YOUR OBJECTIVE: Report, as a single number, how many lines of the records contain the word "state".

INFORMATION GIVEN:
Content starts

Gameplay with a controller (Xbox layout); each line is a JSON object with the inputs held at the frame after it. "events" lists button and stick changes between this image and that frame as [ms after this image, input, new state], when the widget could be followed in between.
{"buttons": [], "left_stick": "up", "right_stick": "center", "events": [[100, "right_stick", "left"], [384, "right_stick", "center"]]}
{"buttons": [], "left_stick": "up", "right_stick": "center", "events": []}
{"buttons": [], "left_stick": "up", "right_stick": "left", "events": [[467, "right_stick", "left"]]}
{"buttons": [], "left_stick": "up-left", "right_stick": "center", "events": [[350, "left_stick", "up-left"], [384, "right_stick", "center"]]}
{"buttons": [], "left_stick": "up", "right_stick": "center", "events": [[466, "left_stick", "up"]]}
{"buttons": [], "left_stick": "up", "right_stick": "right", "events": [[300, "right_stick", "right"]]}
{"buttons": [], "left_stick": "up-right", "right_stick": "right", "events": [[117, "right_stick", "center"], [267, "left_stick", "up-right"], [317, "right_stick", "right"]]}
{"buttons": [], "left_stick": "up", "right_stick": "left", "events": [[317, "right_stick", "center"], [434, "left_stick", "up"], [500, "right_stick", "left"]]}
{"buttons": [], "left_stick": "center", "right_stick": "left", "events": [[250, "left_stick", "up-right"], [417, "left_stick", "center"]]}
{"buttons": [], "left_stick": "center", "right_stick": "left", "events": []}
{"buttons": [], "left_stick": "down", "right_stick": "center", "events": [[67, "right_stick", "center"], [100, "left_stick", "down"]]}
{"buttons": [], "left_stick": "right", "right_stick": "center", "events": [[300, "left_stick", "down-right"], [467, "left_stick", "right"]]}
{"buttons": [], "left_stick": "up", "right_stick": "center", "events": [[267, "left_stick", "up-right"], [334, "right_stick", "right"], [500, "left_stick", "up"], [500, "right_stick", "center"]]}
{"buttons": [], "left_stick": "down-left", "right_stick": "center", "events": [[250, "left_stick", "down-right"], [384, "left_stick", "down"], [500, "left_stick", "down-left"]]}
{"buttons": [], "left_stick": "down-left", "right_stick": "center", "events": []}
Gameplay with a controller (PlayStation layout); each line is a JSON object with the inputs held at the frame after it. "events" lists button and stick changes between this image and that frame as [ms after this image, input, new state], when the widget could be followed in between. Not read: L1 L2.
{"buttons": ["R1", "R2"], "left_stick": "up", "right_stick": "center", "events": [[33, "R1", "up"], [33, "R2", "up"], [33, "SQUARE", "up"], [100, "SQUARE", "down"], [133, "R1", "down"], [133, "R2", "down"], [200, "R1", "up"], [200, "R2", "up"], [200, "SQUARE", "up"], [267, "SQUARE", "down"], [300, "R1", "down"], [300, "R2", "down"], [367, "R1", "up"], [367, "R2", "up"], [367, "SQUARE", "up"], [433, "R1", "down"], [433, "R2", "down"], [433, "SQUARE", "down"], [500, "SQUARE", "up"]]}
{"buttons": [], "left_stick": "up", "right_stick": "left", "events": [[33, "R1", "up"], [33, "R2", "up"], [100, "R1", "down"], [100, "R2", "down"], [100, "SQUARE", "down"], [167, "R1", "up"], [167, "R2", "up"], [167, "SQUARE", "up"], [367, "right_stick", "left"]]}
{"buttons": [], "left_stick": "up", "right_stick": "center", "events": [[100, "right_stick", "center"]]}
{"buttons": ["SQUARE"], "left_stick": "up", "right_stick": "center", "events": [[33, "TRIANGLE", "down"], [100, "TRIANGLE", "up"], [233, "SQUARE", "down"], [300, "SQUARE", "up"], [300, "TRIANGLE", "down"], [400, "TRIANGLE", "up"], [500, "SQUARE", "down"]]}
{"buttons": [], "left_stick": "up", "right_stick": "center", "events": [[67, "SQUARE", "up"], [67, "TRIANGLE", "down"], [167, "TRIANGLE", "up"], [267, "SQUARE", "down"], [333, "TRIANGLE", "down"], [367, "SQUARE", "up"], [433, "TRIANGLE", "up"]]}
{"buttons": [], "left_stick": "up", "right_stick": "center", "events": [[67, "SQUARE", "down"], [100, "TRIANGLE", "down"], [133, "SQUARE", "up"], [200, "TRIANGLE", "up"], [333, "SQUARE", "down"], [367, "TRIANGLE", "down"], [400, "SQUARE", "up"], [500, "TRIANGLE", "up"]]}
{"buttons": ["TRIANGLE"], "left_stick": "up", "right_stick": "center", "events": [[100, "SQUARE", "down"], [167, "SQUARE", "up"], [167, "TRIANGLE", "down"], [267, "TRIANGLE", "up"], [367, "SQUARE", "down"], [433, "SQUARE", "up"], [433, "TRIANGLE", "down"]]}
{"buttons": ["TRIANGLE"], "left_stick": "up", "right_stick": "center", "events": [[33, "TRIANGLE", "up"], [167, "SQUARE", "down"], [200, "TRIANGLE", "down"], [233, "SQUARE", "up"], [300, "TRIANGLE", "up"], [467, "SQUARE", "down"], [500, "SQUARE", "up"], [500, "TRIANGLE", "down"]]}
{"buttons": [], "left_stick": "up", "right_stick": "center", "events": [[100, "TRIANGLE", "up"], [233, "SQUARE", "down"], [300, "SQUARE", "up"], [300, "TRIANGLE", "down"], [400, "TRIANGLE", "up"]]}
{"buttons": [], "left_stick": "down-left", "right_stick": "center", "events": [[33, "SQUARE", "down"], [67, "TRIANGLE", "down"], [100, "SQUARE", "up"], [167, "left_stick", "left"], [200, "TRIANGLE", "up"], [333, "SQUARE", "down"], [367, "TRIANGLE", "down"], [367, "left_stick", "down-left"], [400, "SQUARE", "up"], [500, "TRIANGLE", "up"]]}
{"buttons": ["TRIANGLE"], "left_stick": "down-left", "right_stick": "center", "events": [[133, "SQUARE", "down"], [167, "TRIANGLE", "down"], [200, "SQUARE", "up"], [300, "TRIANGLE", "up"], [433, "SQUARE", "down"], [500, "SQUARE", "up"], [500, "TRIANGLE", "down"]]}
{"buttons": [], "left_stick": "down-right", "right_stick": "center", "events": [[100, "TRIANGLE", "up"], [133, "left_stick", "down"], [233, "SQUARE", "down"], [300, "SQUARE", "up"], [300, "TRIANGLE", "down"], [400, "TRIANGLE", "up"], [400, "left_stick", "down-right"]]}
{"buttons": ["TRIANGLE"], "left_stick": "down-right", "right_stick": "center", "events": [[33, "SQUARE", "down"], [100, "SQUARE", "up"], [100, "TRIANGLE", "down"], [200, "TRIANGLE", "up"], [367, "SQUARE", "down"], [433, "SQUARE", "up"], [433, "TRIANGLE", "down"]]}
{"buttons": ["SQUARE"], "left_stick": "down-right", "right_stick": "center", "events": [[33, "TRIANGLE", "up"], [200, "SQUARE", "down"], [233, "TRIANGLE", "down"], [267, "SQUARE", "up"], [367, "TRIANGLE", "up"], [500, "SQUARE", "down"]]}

Content ends

TASK RESULT: 2